Creating and Using View Descriptors Efficiently

When creating or using view descriptors, follow these guidelines to minimize the use of CA-Datacom/DB and your operating system resources and to reduce the time CA-Datacom/DB takes to access data.
  • Select only the fields your program needs. Selecting unnecessary fields adds extra processing time.
  • Specify the order in which records are presented to SAS (with a SORT clause or a SAS BY statement) only if SAS needs the data in a particular order for subsequent processing.
    The SAS BY statement issues an ordering clause to CA-Datacom/DB so that CA-Datacom/DB does the sorting using its system resources.

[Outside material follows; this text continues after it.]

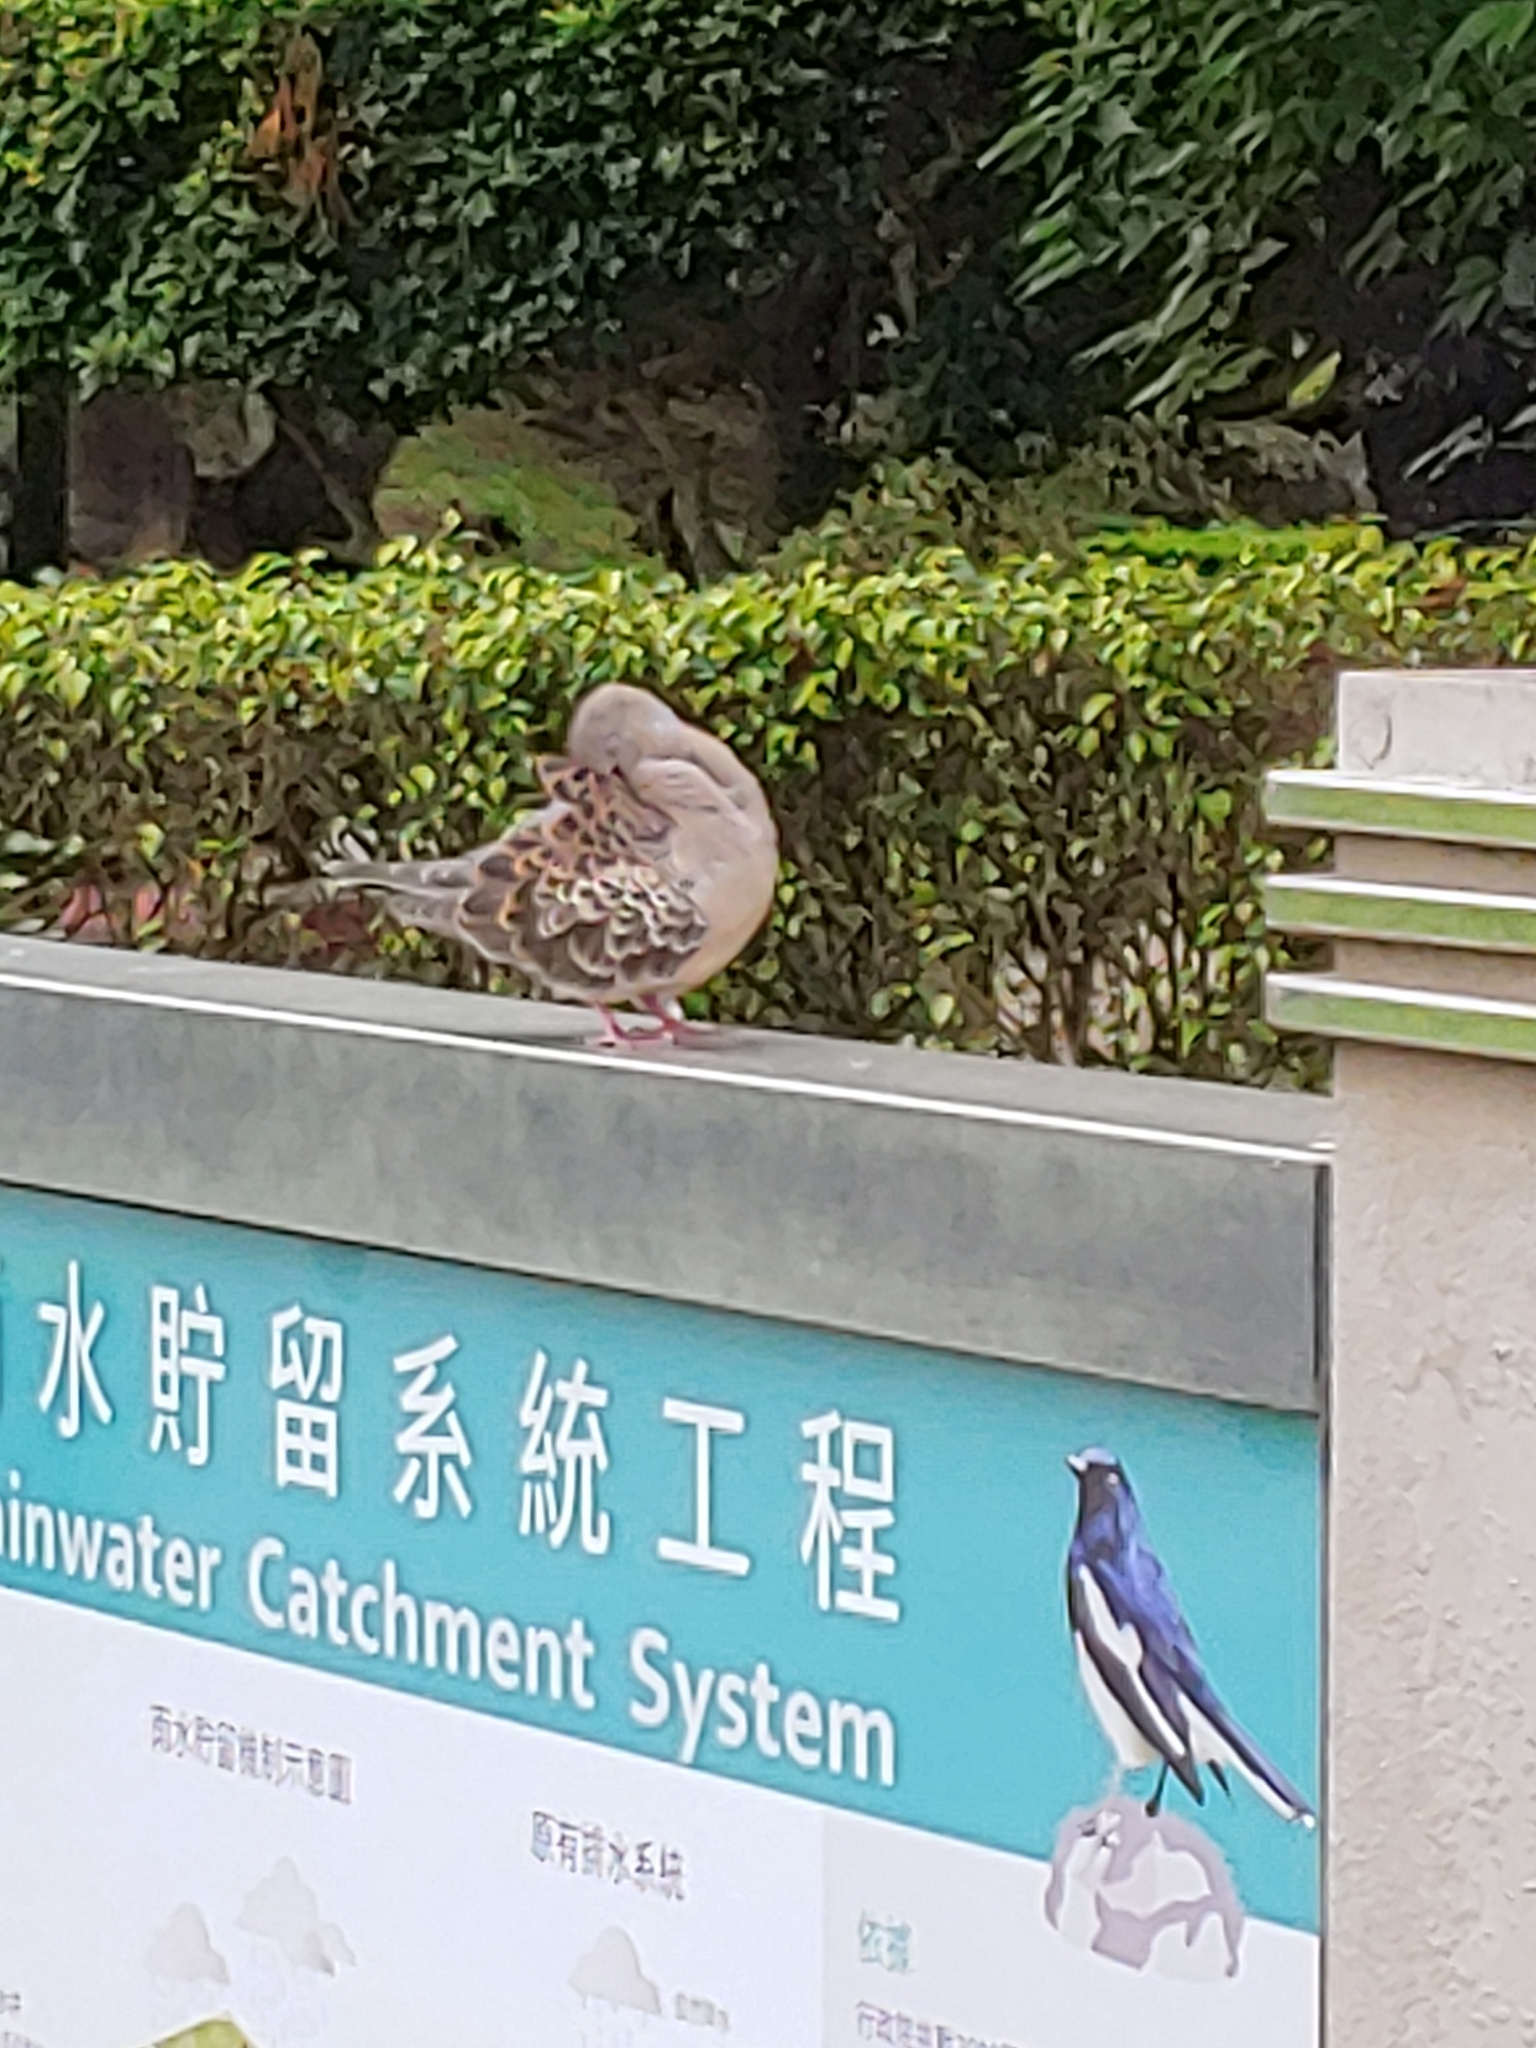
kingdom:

This SORT clause overrides any existing SORT clause for the view descriptor. If you decide to use a SORT clause or a SAS BY statement, order by a key, which is indexed, when possible. (For help with determining which fields in a table are indexed, see your DBA or the table's creator.)
    As an alternative to using a SORT clause, which consumes CPU time each time you access the CA-Datacom/DB table, you could use the SORT procedure with the OUT= option to create a sorted SAS data file. This is a better approach for data that you want to use many times.
  • If a view descriptor describes a large CA-Datacom/DB table and you use the view descriptor often, it might be more efficient to extract the data and place them in a SAS data file. (Even though the extracted data file is very large, you need to create it only once. Also, the extracted data does not reflect any subsequent updates to the table.) See Performance Considerations for more information about when it is best to extract data.
  • Specify selection criteria to retrieve a subset of the records CA-Datacom/DB software returns to SAS, where possible.
  • If you use a Default Key, the interface view engine uses an index read instead of a sort if it can. Index reads are faster, but not always possible. For example, an index read is not possible if you specify multiple sort keys, multiple WHERE clause conditions, or a WHERE clause condition with a column that is not a key.
  • Omit the KEY statement if you do not need a certain order and you want to retrieve the data sequentially. Otherwise, you might cause an unnecessary sort. PROC FSBROWSE, FSEDIT, and FSVIEW automatically use random access and require a value in the Default Key field.
  • You can provide your own URT that is fine-tuned for your applications.